“Let us not pass judgment on one another” (Romans 14:13)
It was 1996 at the Brookfield Zoo near Chicago. A 3-year-old boy had slipped away from his mother, climbed over the railing of the gorilla enclosure, and plummeted down into the beast’s domain. The fall knocked him unconscious and left him bleeding and unable to move. Inside that enclosure was an 8-year-old, 150-pound female gorilla named Binti Jua. As the mother and crowds screamed with panic, Binti slowly approached the boy. The mother feared the worst, but to the surprise of everyone, Binti gently picked up the boy and cradled him, checking his wounds. She then carefully lifted him into her arms and carried him to the door where the zookeepers could reach him. She even carried her own baby on her back while she attended to the child.
The boy survived, with minor injuries. But the real story of this incident was the gorilla named Binti. This gorilla became a symbol of tender gentleness from an animal with such wild strength. The instinct of this ape was not an impulse to harm, but to give compassion. She didn’t see her trespasser as one different from her who needed to be destroyed. She looked upon the boy as a child who needed caring for. She saw human beings glaring down into her enclosure daily, but none of them had ever come down to visit her before. And this one that had invaded her territory was small and wounded. So, the gorilla Binti had a heart filled with compassion toward one that was very different from herself.
Every day you and I have the potential to meet and interact with those who are different from ourselves.
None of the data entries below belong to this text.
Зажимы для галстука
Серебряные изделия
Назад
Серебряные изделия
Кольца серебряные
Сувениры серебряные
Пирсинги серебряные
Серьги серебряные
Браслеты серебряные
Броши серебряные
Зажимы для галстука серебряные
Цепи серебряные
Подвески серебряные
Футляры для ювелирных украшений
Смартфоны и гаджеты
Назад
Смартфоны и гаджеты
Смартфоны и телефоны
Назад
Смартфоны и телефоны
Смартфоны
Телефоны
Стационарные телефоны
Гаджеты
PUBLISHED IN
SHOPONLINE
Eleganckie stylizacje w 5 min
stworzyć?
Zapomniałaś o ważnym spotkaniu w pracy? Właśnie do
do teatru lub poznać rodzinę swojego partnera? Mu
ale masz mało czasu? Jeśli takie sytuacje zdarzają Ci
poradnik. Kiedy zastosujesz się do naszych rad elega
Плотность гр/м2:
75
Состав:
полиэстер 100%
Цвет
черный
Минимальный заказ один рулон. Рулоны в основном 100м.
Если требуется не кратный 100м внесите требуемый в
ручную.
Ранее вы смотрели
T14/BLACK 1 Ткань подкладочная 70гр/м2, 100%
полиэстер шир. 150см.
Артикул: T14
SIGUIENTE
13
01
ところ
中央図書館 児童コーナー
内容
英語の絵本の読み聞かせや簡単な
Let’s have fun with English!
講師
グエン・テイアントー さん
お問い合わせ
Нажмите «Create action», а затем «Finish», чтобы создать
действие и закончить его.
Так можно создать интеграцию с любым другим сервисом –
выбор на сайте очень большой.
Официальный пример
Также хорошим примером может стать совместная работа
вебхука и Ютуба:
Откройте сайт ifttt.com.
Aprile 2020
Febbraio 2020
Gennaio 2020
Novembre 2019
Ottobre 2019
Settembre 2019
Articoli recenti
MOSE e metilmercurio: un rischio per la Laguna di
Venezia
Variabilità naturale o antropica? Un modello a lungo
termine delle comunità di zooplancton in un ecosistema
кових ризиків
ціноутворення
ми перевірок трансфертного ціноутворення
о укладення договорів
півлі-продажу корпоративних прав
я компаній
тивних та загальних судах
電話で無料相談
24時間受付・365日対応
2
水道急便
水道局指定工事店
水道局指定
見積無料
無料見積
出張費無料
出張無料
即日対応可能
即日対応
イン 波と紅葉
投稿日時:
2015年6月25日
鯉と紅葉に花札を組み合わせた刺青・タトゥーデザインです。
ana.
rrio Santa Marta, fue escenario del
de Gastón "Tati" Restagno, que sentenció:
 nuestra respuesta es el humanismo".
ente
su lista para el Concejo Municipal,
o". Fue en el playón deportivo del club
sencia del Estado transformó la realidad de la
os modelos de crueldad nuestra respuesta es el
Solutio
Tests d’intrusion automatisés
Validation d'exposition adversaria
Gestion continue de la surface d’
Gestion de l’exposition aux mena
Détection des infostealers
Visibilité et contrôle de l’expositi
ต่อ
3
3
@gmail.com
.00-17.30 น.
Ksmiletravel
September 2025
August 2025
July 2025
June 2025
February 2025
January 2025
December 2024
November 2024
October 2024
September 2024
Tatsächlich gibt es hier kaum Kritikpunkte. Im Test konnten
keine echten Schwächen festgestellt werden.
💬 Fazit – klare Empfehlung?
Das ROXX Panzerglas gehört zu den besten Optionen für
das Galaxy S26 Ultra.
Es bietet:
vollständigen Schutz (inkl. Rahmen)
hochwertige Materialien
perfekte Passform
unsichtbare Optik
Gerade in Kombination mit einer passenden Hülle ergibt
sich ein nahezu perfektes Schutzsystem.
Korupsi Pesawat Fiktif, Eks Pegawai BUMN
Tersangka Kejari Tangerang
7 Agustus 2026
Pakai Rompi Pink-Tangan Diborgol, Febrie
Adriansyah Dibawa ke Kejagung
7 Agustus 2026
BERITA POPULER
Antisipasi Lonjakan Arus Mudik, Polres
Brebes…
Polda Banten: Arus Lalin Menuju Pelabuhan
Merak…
Different looks, different backgrounds, different values. How do we treat them? Do we cringe at them and judge them as strange – not our kind of people? Or do we extend love and compassion to them? Just like that little boy who fell into Binti’s gorilla enclosure, people will fall into our lives on a regular basis. They too, like the child, will be wounded. Perhaps not physically, but emotionally or spiritually wounded. What sort of compassion are we going to extend to them? May we each learn a lesson from an ape named Binti.